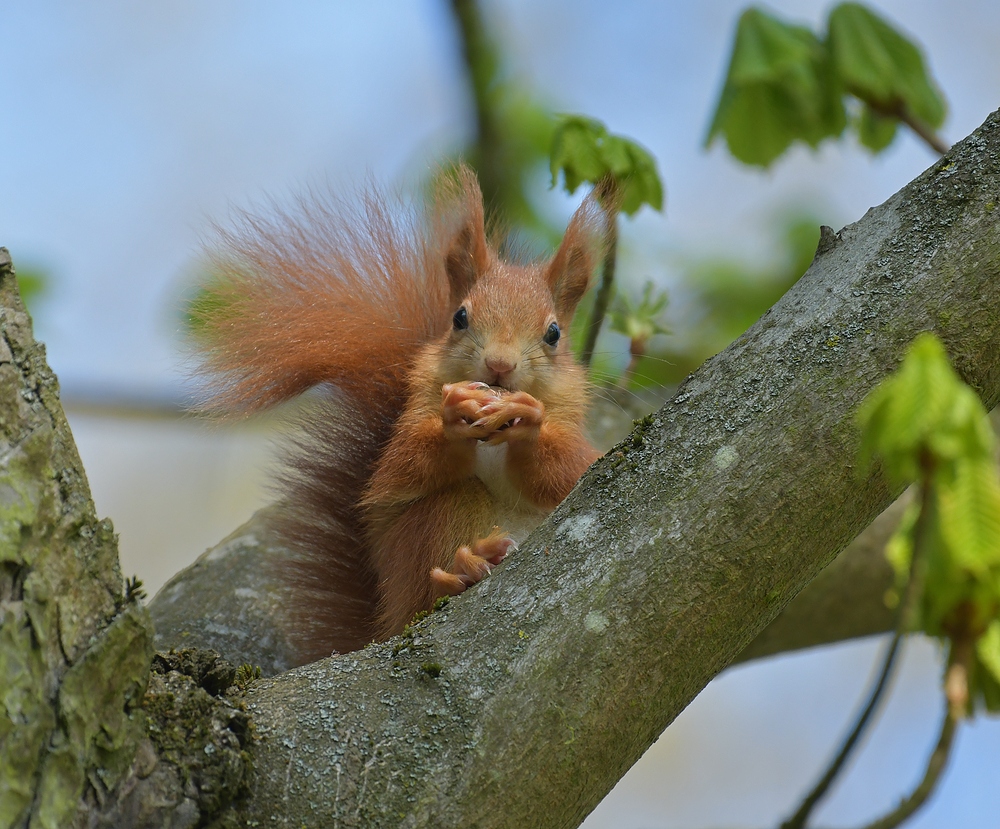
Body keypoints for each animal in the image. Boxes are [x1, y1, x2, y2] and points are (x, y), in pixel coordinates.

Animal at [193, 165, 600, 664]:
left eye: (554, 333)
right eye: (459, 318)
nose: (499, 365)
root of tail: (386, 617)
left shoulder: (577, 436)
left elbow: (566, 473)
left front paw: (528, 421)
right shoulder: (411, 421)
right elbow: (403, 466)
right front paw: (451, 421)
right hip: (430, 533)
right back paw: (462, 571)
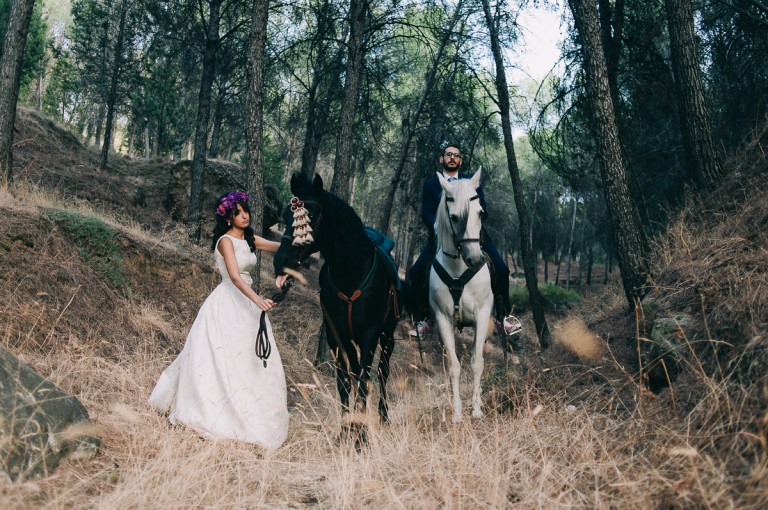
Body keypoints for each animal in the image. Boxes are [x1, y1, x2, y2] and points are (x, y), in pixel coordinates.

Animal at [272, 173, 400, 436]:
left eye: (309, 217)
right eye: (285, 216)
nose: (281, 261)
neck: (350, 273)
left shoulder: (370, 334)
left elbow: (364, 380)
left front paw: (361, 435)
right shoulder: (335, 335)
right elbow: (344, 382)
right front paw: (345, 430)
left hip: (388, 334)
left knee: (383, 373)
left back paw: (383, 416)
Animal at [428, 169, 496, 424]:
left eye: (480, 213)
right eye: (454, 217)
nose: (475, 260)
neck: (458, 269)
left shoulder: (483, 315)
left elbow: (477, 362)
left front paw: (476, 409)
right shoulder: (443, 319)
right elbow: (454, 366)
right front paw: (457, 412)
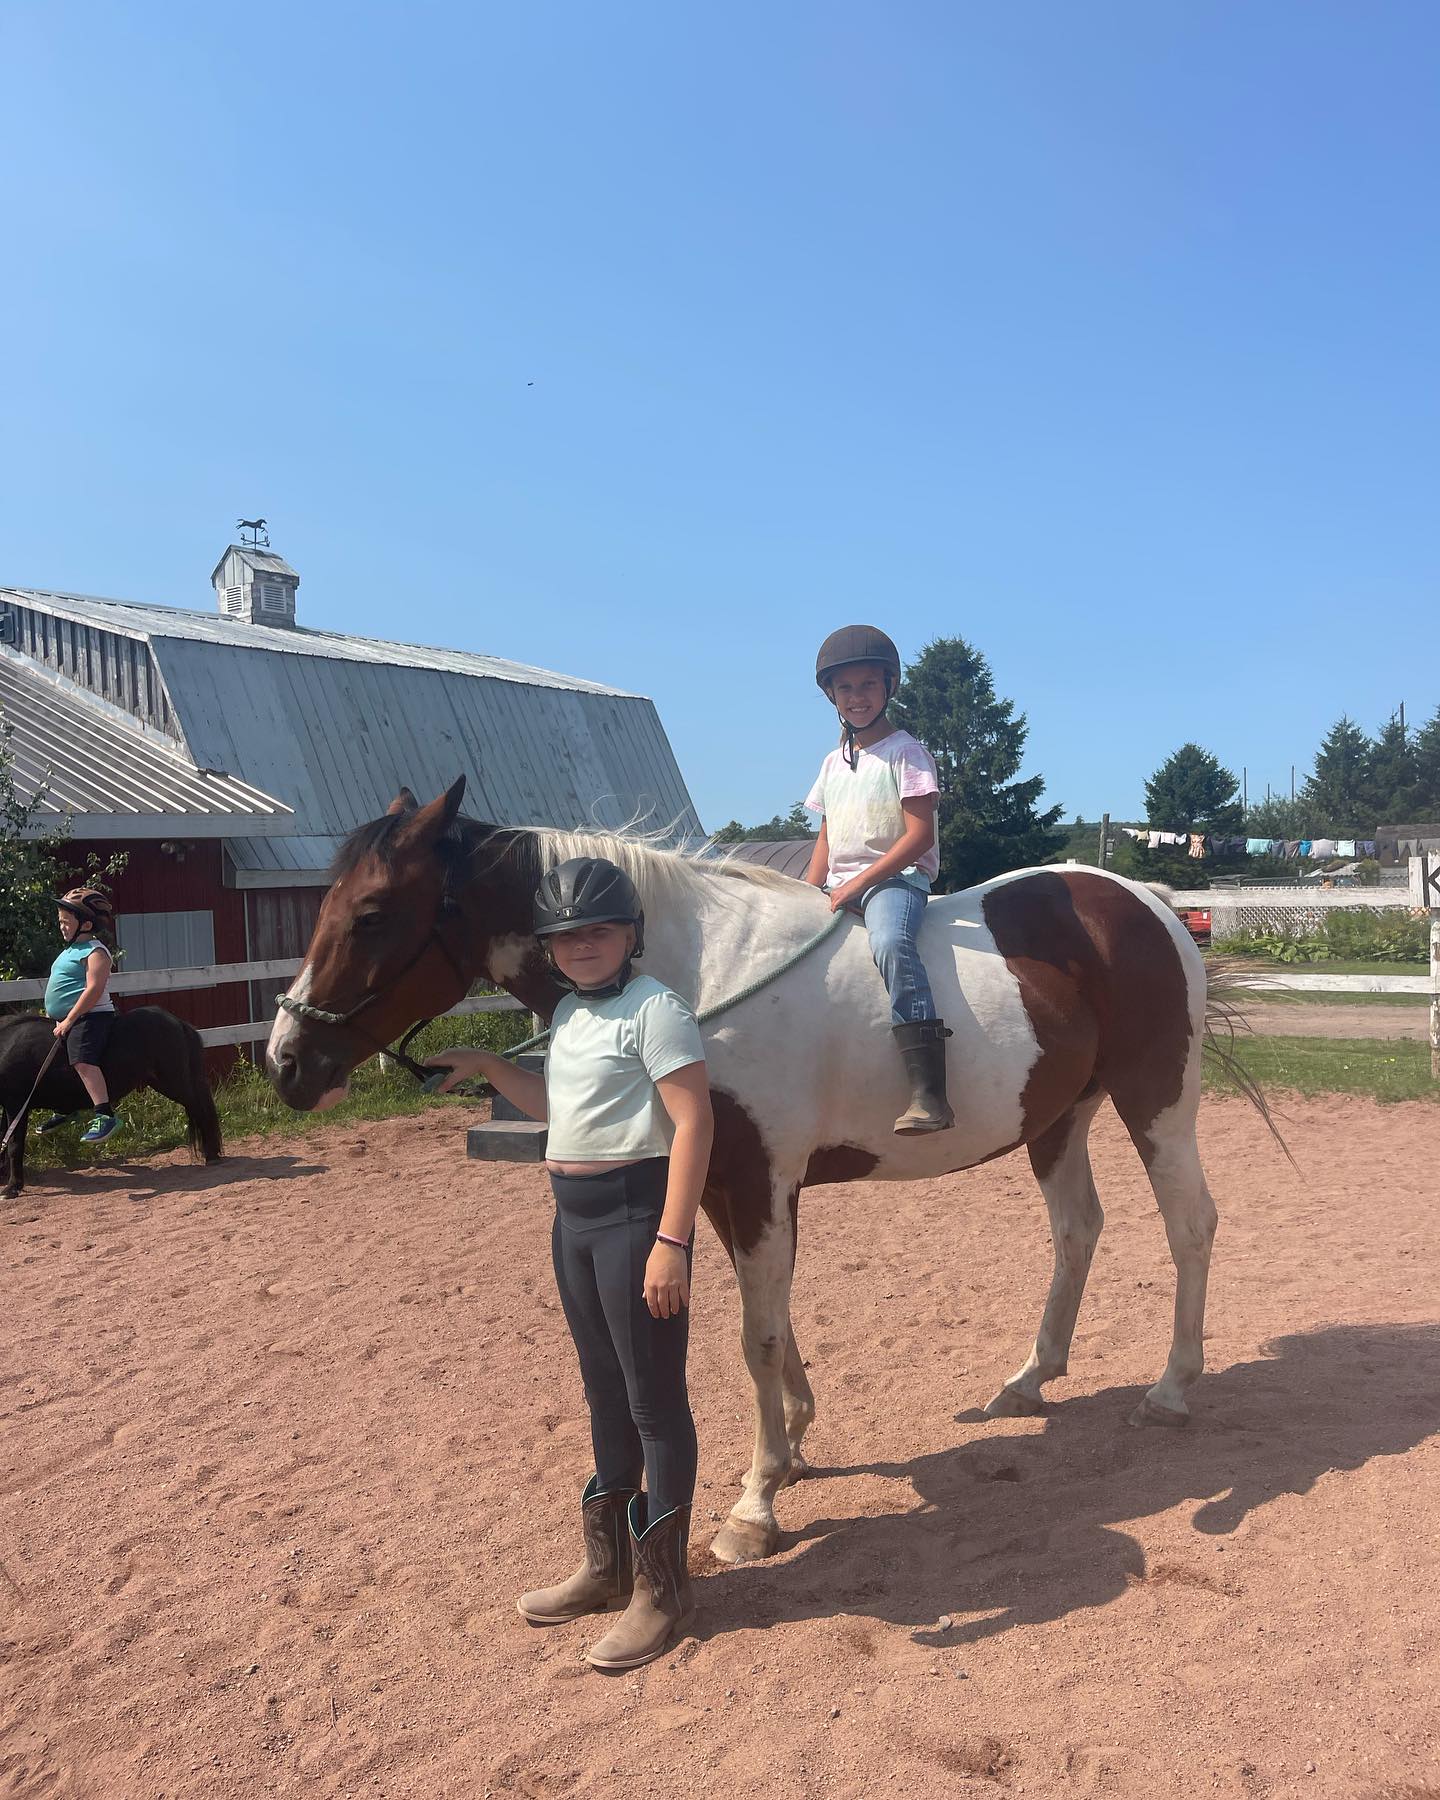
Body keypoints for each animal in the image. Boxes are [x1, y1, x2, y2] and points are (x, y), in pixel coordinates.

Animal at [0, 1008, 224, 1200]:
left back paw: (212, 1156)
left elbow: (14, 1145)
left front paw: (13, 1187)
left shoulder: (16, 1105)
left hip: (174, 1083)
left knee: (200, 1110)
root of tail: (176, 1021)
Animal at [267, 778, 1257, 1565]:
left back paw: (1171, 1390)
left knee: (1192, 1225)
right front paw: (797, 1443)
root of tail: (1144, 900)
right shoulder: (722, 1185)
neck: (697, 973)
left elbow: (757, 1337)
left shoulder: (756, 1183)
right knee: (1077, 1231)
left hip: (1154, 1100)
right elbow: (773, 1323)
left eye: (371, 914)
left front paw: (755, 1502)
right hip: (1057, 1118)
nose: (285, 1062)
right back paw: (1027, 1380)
********************
▶ PROBLEM TO SOLVE
Retype exactly, and only, the lines that run from the one with "left back paw: (1171, 1390)" through the final line of the entries.

▶ TASK RESPONSE
left back paw: (1171, 1390)
left knee: (1192, 1225)
right front paw: (797, 1443)
root of tail: (1144, 900)
right shoulder: (722, 1185)
neck: (697, 973)
left elbow: (757, 1337)
left shoulder: (756, 1183)
right knee: (1077, 1231)
left hip: (1154, 1100)
right elbow: (773, 1323)
left eye: (371, 914)
left front paw: (755, 1502)
right hip: (1057, 1118)
nose: (285, 1062)
right back paw: (1027, 1380)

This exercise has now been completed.